By Jim Schutze
By Rachel Watts
By Lauren Drewes Daniels
By Anna Merlan
By Lee Escobedo
Maybe we should approach this biblically. In the book of Luke, we are told that a decree went out from Caesar Augustus that all the world should be enrolled in a census. Joseph, you may recall, went up from Galilee to the city of David, which was called Bethlehem, because he was of the house and lineage of David.
Perhaps it is in a similar vein that Dallas Deputy Mayor Pro Tem Steve Salazar thinks it appropriate for several generations of his own family to return every few years to his father's house in West Dallas in order to vote for him for city council, even though none of them lives there anymore.
"It's a family tradition," Salazar told me on the phone. "In Hispanic culture, it's a tradition for kids to want to come back and visit with their parents."
Visit, sure. But visit and vote?
Salazar said that his family members, like all voters, must and do follow certain rules. "Everyone only votes one time," he said. "And that's the crux. You can only vote one time."
Mmmm...I dunno. I thought there were more rules than that.
I have a big stack of registration applications on my desk filled out by members of Salazar's family, some of them as recently as this year, swearing that they all live in the little house at 3107 Parvia that belongs to Salazar's parents, Pedro and Catherine Salazar.
Just the other evening, I had a long, very nice chat in front of that house with Deputy Mayor Pro Tem Salazar's parents, who are lovely people, and they told me that, except for them, no one else lives there.
Let me tell you why I thought that might be a problem. On these registration documents I'm looking at, right by the signature, it says: "I understand that giving false information to procure a voter registration is perjury and a crime under state and federal law."
Salazar's mother, Mrs. Salazar, is a very sweet lady, and I don't think for a minute that she has any inkling that she or her family might be involved in violations of the law. She obviously has her own firm sense of the rules and assured me several times that none of the people I had asked her about were dead.
"They are all alive," she said proudly.
I hadn't actually asked. I was uncomfortable. I still wasn't sure we were totally copacetic on the election law.

◆ RECORDED INFORMATION:

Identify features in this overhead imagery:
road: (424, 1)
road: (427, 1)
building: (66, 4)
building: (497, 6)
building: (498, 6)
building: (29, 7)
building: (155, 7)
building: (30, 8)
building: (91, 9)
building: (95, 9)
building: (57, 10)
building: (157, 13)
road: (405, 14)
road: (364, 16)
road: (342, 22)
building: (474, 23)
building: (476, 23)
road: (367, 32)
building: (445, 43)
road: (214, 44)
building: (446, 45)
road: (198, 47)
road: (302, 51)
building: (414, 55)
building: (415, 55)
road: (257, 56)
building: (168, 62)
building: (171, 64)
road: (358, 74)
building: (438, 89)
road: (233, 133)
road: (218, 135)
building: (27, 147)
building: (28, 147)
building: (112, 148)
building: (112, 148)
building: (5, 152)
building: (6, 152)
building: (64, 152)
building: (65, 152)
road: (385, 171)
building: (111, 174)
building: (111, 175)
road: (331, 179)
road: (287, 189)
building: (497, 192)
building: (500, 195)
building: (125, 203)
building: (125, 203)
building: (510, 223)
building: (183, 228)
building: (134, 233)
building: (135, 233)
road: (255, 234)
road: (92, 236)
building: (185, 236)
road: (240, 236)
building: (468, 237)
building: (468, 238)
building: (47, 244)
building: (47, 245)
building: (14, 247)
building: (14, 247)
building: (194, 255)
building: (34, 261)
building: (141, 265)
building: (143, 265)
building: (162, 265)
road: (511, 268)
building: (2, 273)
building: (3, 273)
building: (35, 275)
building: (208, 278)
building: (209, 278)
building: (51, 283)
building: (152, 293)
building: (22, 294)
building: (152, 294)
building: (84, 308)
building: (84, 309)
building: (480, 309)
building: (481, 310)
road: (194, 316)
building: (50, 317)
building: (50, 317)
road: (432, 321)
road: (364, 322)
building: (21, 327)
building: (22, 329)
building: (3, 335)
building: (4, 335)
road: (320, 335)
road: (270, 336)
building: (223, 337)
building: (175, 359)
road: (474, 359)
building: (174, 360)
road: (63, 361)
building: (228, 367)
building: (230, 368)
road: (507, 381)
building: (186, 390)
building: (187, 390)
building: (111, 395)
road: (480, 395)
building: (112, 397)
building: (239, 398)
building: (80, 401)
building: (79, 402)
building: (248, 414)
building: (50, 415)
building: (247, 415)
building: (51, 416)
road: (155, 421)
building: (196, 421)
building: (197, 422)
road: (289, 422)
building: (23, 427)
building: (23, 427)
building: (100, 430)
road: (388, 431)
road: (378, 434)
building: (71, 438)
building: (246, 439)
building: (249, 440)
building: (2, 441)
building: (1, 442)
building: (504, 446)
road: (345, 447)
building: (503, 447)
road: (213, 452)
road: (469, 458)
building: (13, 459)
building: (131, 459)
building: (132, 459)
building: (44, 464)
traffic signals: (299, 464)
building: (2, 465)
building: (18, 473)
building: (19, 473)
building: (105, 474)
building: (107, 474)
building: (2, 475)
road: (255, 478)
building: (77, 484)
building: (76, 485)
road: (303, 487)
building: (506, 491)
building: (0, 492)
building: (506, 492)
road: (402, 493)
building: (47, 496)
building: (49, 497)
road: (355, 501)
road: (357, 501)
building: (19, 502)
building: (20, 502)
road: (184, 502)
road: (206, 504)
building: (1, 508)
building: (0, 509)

◆ WHAT IS EXPECTED: In the article about Dallas Deputy Mayor Pro Tem Steve Salazar, what is the address of the house that belongs to his parents?

◆ FINAL ANSWER: 3107 Parvia